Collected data
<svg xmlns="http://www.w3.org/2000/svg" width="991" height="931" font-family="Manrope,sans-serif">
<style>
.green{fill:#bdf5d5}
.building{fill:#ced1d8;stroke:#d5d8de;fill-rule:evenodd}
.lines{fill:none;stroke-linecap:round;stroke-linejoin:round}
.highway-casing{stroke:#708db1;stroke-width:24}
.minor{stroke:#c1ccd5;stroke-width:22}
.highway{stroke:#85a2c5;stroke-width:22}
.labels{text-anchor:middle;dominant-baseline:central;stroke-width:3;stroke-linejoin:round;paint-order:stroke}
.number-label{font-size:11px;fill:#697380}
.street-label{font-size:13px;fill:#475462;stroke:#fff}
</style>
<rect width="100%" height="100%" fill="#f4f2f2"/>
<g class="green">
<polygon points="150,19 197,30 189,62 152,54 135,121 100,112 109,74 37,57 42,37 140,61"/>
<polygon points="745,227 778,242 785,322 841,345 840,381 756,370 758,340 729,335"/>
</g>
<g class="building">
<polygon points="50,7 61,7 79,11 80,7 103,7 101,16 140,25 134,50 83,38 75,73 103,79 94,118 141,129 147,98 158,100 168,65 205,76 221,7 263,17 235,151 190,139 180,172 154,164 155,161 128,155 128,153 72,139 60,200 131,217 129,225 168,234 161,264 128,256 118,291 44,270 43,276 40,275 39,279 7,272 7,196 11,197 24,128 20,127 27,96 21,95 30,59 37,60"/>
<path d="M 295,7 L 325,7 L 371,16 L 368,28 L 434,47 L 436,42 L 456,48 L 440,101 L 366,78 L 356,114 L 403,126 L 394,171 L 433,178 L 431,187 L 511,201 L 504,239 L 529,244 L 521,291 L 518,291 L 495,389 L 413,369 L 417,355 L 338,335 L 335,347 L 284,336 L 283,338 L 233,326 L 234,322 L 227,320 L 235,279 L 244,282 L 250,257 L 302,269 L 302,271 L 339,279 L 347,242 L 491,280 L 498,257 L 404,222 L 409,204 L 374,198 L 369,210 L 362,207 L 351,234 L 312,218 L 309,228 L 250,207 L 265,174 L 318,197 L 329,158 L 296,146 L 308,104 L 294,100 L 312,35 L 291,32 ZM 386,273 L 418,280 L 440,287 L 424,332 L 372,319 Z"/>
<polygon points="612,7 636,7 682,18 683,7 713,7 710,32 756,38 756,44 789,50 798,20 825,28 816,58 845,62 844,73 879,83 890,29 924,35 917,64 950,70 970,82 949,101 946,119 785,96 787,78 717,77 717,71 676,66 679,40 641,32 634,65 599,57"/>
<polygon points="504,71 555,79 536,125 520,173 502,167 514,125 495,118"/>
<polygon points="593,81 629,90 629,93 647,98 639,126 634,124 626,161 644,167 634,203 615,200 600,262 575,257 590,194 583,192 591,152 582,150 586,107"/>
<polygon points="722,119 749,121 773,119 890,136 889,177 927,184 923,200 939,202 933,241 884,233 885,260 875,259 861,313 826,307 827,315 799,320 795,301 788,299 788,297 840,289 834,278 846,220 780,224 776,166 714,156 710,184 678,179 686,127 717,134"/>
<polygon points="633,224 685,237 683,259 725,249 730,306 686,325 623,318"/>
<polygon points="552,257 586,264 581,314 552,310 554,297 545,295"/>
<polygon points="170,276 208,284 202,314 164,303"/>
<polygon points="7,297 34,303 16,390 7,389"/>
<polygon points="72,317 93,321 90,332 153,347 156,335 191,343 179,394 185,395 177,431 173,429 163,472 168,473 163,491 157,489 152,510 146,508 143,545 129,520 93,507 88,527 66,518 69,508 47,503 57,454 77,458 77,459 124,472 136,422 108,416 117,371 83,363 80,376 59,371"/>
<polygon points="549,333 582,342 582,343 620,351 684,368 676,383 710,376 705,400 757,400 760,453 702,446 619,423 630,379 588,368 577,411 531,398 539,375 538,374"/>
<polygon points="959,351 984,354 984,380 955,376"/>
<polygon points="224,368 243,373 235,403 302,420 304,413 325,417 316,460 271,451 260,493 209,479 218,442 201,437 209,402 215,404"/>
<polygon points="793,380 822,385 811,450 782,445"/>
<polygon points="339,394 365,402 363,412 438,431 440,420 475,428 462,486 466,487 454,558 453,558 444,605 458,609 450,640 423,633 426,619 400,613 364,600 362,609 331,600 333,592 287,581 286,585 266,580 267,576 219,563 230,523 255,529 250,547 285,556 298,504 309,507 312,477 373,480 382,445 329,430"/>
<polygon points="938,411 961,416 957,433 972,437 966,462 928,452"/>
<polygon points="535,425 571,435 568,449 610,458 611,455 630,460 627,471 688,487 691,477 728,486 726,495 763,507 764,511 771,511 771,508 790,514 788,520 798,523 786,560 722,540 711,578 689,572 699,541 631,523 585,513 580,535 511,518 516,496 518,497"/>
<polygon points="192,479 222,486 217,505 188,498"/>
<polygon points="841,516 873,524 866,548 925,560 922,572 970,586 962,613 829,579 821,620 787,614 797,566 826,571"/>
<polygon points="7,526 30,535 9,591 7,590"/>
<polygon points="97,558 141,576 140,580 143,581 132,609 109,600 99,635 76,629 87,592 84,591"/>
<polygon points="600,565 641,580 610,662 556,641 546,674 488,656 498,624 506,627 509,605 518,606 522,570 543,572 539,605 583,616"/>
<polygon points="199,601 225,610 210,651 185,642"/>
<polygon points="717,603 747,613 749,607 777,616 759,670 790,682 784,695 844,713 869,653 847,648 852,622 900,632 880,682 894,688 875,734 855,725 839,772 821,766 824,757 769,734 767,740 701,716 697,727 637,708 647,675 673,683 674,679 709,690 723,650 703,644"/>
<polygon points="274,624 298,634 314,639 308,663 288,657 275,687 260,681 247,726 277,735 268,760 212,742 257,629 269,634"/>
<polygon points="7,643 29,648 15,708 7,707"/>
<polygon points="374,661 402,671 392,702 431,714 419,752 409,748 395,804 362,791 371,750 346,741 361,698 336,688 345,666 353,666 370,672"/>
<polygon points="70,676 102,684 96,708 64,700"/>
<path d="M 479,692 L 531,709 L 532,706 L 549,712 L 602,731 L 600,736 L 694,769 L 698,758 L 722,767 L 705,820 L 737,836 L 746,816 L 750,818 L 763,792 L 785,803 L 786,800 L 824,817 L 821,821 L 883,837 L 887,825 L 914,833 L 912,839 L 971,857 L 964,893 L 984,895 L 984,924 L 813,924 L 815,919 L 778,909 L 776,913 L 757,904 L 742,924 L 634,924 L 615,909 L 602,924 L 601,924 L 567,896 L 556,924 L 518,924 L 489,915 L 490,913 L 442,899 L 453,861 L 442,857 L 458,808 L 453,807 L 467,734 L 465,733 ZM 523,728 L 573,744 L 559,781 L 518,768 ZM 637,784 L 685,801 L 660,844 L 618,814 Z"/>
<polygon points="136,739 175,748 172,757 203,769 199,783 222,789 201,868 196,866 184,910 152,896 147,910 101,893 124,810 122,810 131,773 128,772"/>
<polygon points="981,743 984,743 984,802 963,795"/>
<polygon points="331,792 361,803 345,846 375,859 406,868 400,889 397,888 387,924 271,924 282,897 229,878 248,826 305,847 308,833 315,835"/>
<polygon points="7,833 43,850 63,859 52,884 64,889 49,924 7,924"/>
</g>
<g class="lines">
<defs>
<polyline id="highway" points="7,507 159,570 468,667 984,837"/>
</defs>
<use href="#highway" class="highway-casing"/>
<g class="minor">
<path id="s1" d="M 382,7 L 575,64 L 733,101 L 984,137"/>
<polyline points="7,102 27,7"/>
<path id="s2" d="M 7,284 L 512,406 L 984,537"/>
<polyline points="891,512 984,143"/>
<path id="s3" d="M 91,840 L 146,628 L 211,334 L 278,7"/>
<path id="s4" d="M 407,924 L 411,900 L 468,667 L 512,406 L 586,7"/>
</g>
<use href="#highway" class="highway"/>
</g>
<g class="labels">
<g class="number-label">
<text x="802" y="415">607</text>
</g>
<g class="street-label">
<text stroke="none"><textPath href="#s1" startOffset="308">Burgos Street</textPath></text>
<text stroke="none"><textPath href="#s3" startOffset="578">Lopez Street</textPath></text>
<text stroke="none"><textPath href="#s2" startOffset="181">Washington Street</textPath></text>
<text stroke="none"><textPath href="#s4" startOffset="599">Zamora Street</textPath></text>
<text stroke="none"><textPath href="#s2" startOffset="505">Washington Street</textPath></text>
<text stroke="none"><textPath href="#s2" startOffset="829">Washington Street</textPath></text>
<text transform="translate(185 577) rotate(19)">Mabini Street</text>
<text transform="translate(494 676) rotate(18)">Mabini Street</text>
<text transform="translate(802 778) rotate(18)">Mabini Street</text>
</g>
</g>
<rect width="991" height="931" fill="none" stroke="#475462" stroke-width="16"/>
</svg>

#### [Work order]
Please determine how many lines in the entries contain the word "casing" and answer with the number alone.

#### [Response to the exercise]
2